## Your goal
Return all of the entries word for word, but omit the pictures they contain.

## Given records
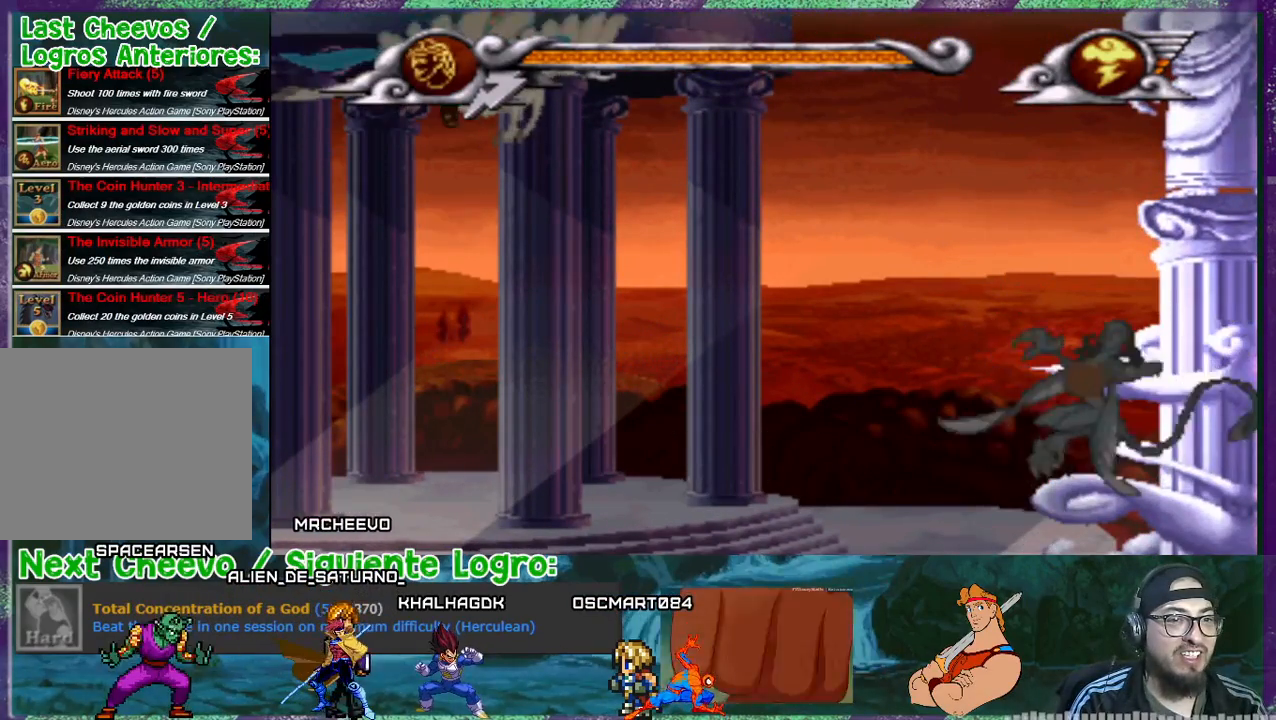
{"buttons": ["SQUARE", "DPAD_DOWN"], "events": [[66, "SQUARE", "down"], [133, "DPAD_DOWN", "down"]]}
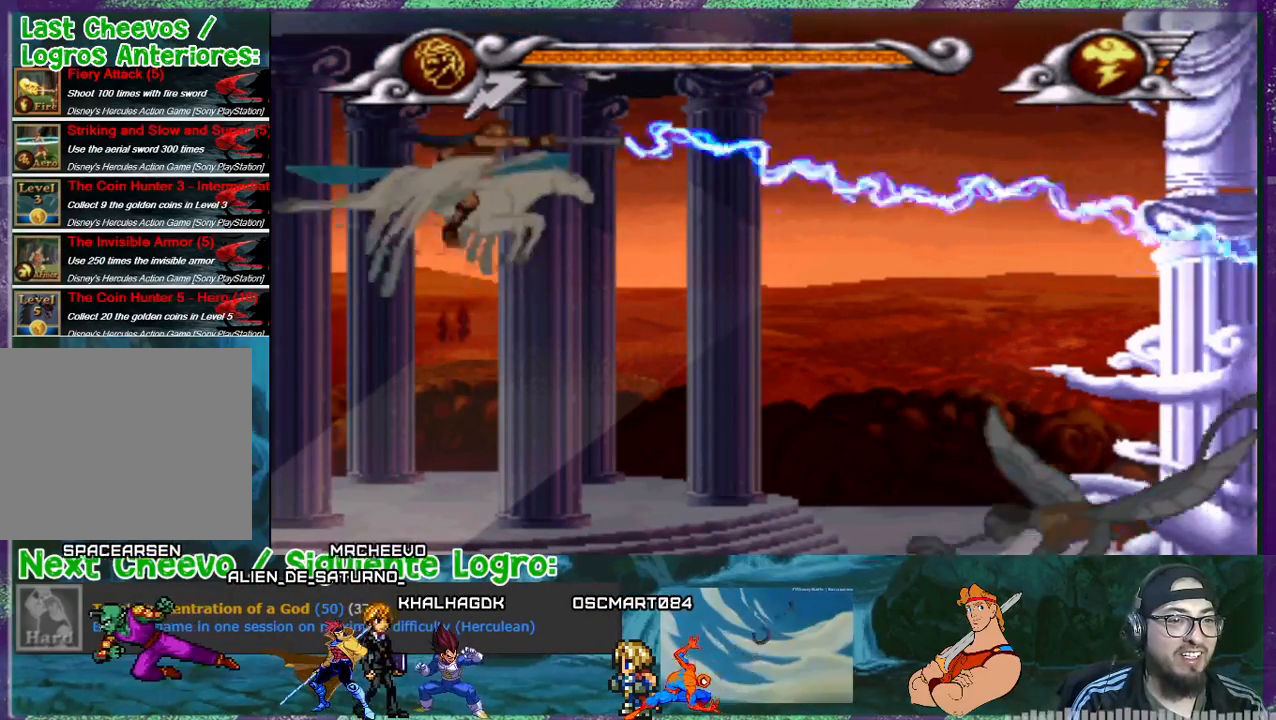
{"buttons": [], "events": [[167, "SQUARE", "up"], [267, "DPAD_DOWN", "up"]]}
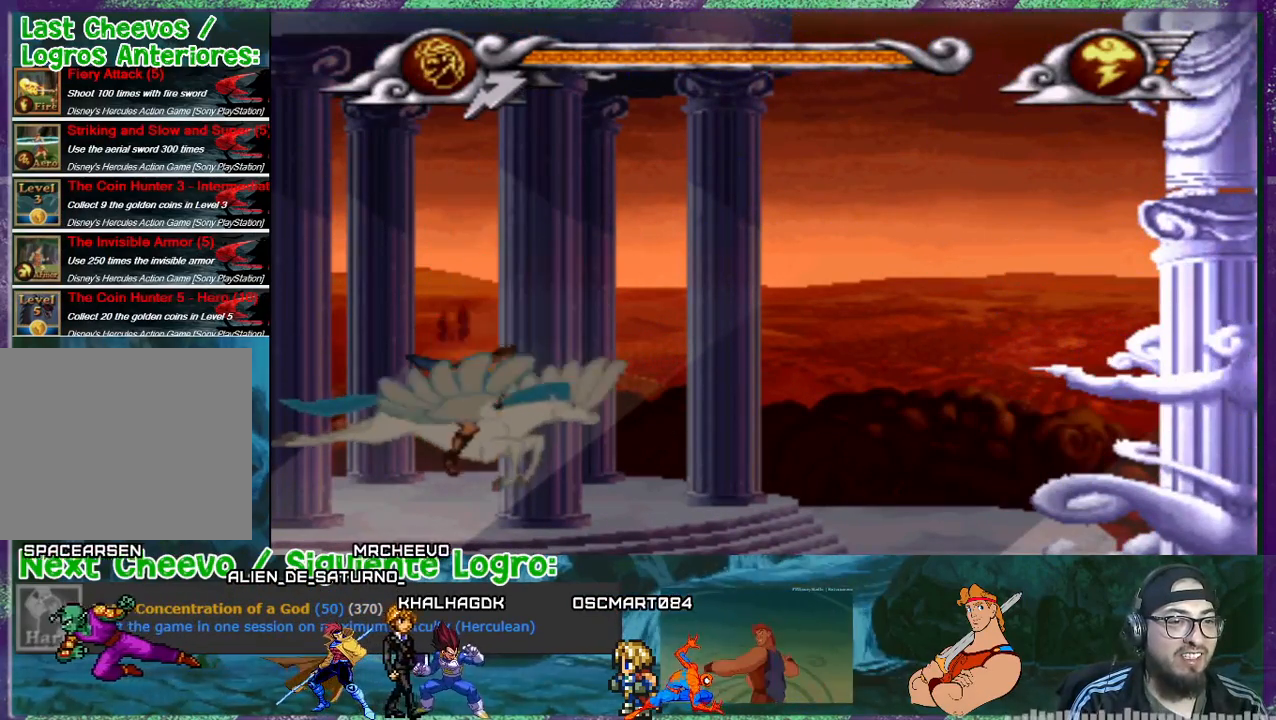
{"buttons": ["DPAD_UP"], "events": [[233, "DPAD_UP", "down"]]}
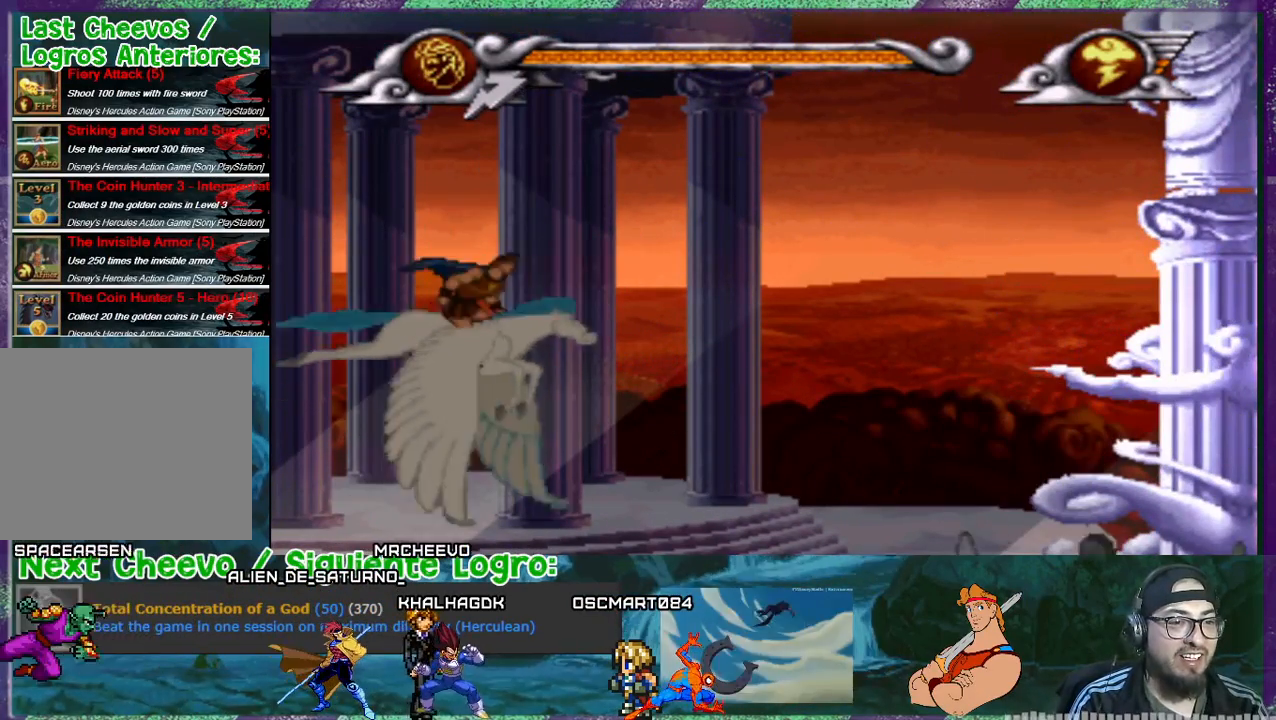
{"buttons": ["SQUARE", "DPAD_DOWN"], "events": [[67, "DPAD_UP", "up"], [200, "DPAD_DOWN", "down"], [300, "SQUARE", "down"]]}
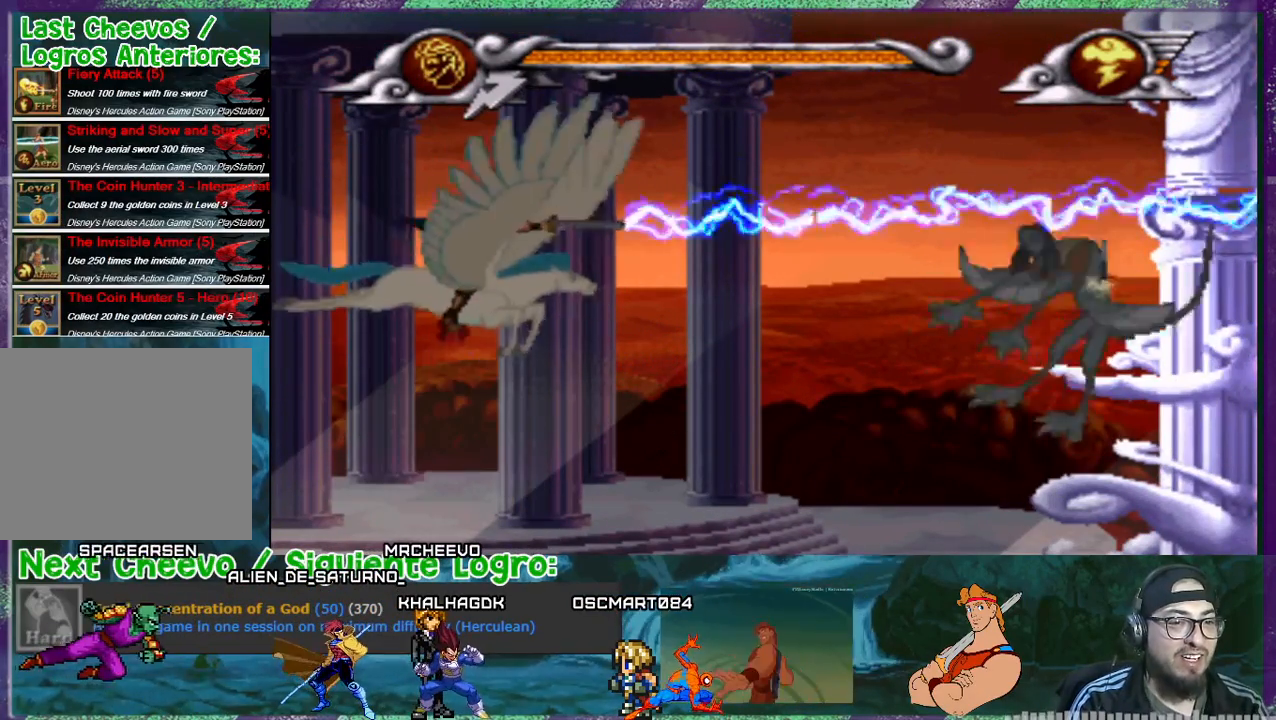
{"buttons": [], "events": [[100, "DPAD_DOWN", "up"], [367, "DPAD_DOWN", "down"], [400, "SQUARE", "up"], [500, "DPAD_DOWN", "up"]]}
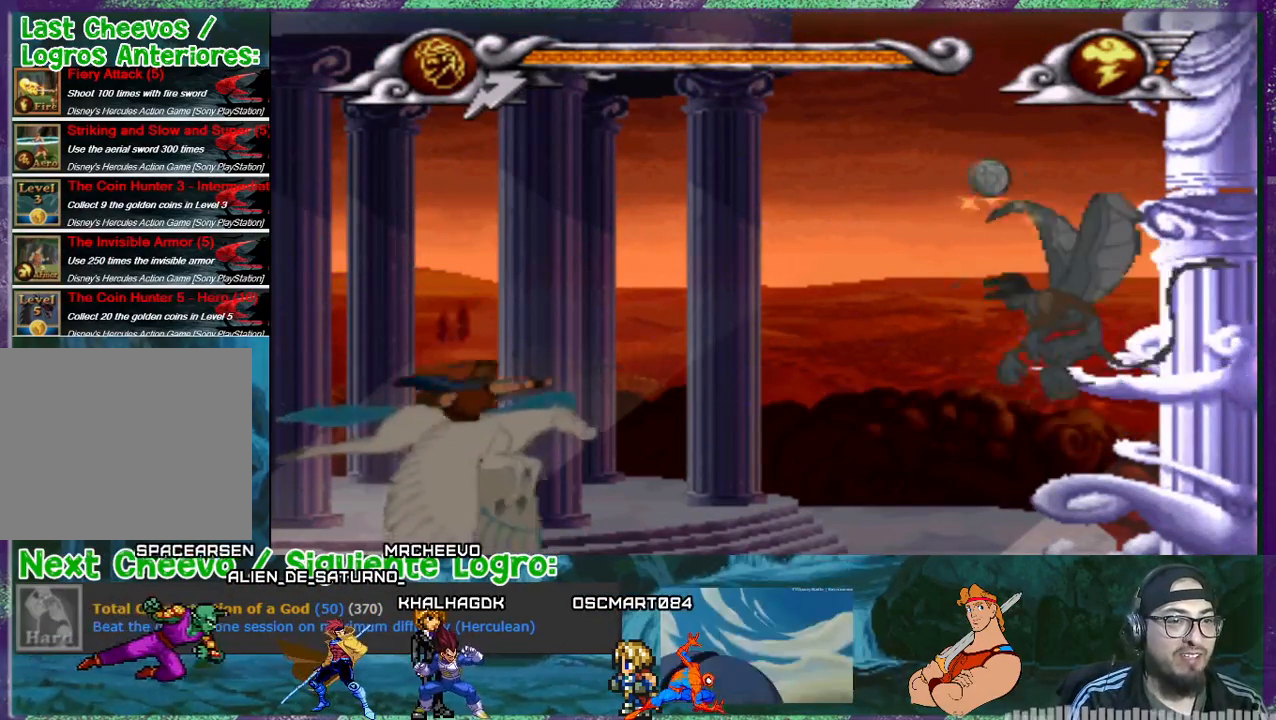
{"buttons": ["SQUARE", "DPAD_DOWN", "DPAD_RIGHT"], "events": [[100, "SQUARE", "down"], [134, "DPAD_UP", "down"], [267, "DPAD_DOWN", "down"], [267, "DPAD_RIGHT", "down"], [267, "DPAD_UP", "up"]]}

## Solution to this exercise
{"buttons": ["SQUARE", "DPAD_DOWN"], "events": [[66, "SQUARE", "down"], [133, "DPAD_DOWN", "down"]]}
{"buttons": [], "events": [[167, "SQUARE", "up"], [267, "DPAD_DOWN", "up"]]}
{"buttons": ["DPAD_UP"], "events": [[233, "DPAD_UP", "down"]]}
{"buttons": ["SQUARE", "DPAD_DOWN"], "events": [[67, "DPAD_UP", "up"], [200, "DPAD_DOWN", "down"], [300, "SQUARE", "down"]]}
{"buttons": [], "events": [[100, "DPAD_DOWN", "up"], [367, "DPAD_DOWN", "down"], [400, "SQUARE", "up"], [500, "DPAD_DOWN", "up"]]}
{"buttons": ["SQUARE", "DPAD_DOWN", "DPAD_RIGHT"], "events": [[100, "SQUARE", "down"], [134, "DPAD_UP", "down"], [267, "DPAD_DOWN", "down"], [267, "DPAD_RIGHT", "down"], [267, "DPAD_UP", "up"]]}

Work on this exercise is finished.